[Stored data entries]
"""

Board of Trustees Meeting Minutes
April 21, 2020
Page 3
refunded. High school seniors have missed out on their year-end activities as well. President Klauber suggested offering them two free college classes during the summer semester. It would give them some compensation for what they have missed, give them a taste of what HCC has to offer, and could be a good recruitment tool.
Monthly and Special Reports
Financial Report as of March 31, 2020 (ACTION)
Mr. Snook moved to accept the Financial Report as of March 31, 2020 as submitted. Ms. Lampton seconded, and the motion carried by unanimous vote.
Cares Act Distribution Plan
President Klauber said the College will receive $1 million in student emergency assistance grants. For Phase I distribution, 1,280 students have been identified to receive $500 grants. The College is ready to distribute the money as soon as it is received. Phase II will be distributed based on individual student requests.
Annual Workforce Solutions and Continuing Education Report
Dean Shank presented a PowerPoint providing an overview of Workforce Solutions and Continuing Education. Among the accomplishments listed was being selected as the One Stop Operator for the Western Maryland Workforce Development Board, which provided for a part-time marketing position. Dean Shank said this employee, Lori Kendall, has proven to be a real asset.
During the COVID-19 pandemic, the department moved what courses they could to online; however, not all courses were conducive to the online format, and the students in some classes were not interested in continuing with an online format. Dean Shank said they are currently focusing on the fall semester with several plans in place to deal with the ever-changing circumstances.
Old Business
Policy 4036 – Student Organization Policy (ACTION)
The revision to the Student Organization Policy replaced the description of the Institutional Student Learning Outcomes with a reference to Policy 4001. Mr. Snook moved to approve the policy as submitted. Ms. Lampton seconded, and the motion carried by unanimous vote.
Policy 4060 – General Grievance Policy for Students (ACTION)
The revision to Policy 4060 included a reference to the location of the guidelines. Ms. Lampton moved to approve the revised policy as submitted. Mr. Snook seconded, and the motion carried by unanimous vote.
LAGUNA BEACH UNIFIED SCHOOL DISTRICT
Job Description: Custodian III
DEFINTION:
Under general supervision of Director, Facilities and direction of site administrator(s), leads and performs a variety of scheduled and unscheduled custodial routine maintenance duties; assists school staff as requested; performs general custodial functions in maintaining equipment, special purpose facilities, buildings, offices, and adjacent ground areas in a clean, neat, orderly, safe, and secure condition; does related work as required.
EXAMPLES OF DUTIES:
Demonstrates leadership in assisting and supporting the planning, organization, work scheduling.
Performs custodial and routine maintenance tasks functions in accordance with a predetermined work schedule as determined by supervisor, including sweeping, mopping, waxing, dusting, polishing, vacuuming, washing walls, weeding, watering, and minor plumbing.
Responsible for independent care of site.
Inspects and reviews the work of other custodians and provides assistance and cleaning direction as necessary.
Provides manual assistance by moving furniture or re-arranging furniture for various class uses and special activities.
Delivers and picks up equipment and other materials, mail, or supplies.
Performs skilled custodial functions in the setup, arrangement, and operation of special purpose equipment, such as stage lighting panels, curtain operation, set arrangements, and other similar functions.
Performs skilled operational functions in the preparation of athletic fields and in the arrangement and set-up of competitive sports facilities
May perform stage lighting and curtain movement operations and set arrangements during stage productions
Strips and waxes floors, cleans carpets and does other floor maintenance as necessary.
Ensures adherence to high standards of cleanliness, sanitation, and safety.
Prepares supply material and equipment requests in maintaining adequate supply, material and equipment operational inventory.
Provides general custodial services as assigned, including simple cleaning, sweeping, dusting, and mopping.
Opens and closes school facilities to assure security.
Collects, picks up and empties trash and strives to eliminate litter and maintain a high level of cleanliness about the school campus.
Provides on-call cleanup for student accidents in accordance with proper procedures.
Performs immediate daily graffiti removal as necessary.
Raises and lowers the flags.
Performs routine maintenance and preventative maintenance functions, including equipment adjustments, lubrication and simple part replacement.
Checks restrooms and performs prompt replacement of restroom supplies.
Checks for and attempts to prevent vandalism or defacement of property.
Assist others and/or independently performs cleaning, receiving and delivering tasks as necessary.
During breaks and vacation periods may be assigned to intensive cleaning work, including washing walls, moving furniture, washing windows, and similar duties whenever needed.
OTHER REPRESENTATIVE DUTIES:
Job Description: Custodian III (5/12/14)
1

"""

What to do
Check each line of the entries above for the string "vote", and return those that contain it.

Answer to this problem
Mr. Snook moved to accept the Financial Report as of March 31, 2020 as submitted. Ms. Lampton seconded, and the motion carried by unanimous vote.
The revision to the Student Organization Policy replaced the description of the Institutional Student Learning Outcomes with a reference to Policy 4001. Mr. Snook moved to approve the policy as submitted. Ms. Lampton seconded, and the motion carried by unanimous vote.
The revision to Policy 4060 included a reference to the location of the guidelines. Ms. Lampton moved to approve the revised policy as submitted. Mr. Snook seconded, and the motion carried by unanimous vote.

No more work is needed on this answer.